▶ **YOUR TASK**:
Reproduce the listing that follows word for word, without its pictures.
■ ■ ■ ■
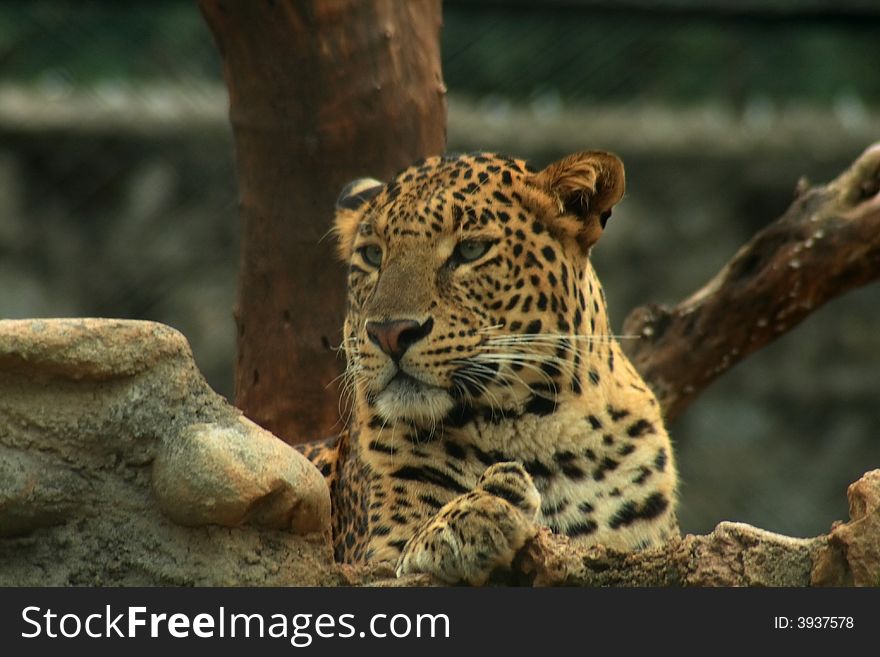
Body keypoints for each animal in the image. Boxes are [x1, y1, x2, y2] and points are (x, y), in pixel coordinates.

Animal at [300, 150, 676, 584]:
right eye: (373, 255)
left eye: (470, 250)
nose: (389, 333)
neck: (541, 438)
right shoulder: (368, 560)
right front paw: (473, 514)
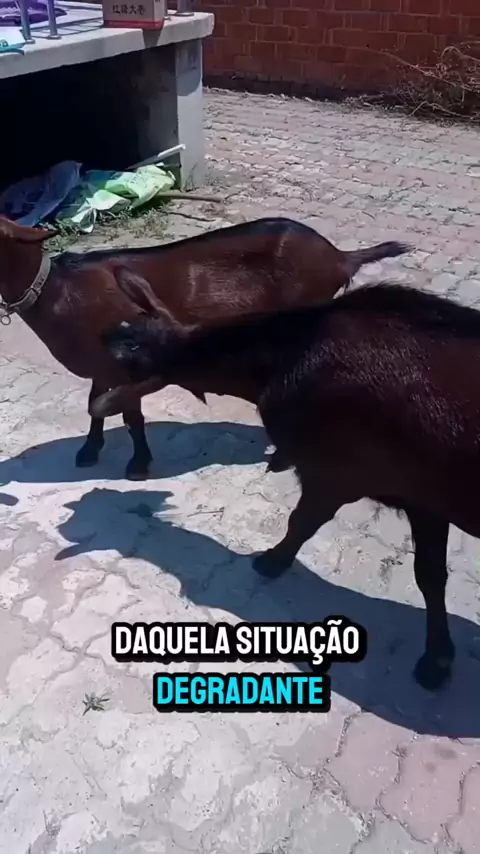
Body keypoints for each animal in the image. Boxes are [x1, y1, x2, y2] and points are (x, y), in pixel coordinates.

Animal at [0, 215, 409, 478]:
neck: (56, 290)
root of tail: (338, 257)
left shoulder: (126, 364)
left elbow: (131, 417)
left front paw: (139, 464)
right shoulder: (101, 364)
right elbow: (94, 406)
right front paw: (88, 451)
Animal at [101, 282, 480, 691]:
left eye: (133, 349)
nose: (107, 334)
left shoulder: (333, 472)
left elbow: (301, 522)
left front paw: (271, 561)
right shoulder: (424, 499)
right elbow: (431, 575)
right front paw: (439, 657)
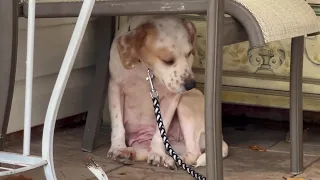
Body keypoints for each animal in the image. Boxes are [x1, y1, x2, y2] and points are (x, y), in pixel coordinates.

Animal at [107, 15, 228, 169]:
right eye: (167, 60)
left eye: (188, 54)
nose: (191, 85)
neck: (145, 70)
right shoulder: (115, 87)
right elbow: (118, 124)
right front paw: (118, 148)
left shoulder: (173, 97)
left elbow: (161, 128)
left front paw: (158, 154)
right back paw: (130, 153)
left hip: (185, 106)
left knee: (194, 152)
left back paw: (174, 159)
■ ■ ■ ■
▶ **SOLUTION BELOW**:
Body keypoints for each animal in the image. Boxes are [x1, y1, x2, y2] and points are (x, y), in pixel coordinates.

Animal at [300, 150, 676, 584]:
right eye: (373, 255)
left eye: (470, 250)
nose: (389, 333)
neck: (541, 438)
right shoulder: (368, 560)
right front paw: (473, 514)
Body keypoints for each animal in the image. Boxes are [x1, y1, x2, y2] and points are (x, y), in pixel coordinates.

Animal at [0, 215, 409, 478]:
neck: (56, 290)
root of tail: (338, 257)
left shoulder: (126, 364)
left elbow: (131, 417)
left front paw: (139, 464)
right shoulder: (101, 364)
right elbow: (94, 406)
right front paw: (88, 451)
Animal at [101, 282, 480, 691]:
left eye: (133, 349)
nose: (107, 334)
left shoulder: (333, 472)
left elbow: (301, 522)
left front paw: (271, 561)
right shoulder: (424, 499)
right elbow: (431, 575)
right front paw: (439, 657)
Body keypoints for each animal in the image. Boxes are [x1, y1, x2, y2] and points are (x, y), in pixel coordinates.

Animal at [107, 15, 228, 169]:
right eye: (167, 60)
left eye: (188, 54)
nose: (191, 85)
neck: (145, 70)
right shoulder: (115, 87)
right elbow: (118, 124)
right front paw: (118, 148)
left shoulder: (173, 97)
left elbow: (161, 128)
left front paw: (158, 154)
right back paw: (130, 153)
left hip: (185, 106)
left knee: (194, 152)
left back paw: (174, 159)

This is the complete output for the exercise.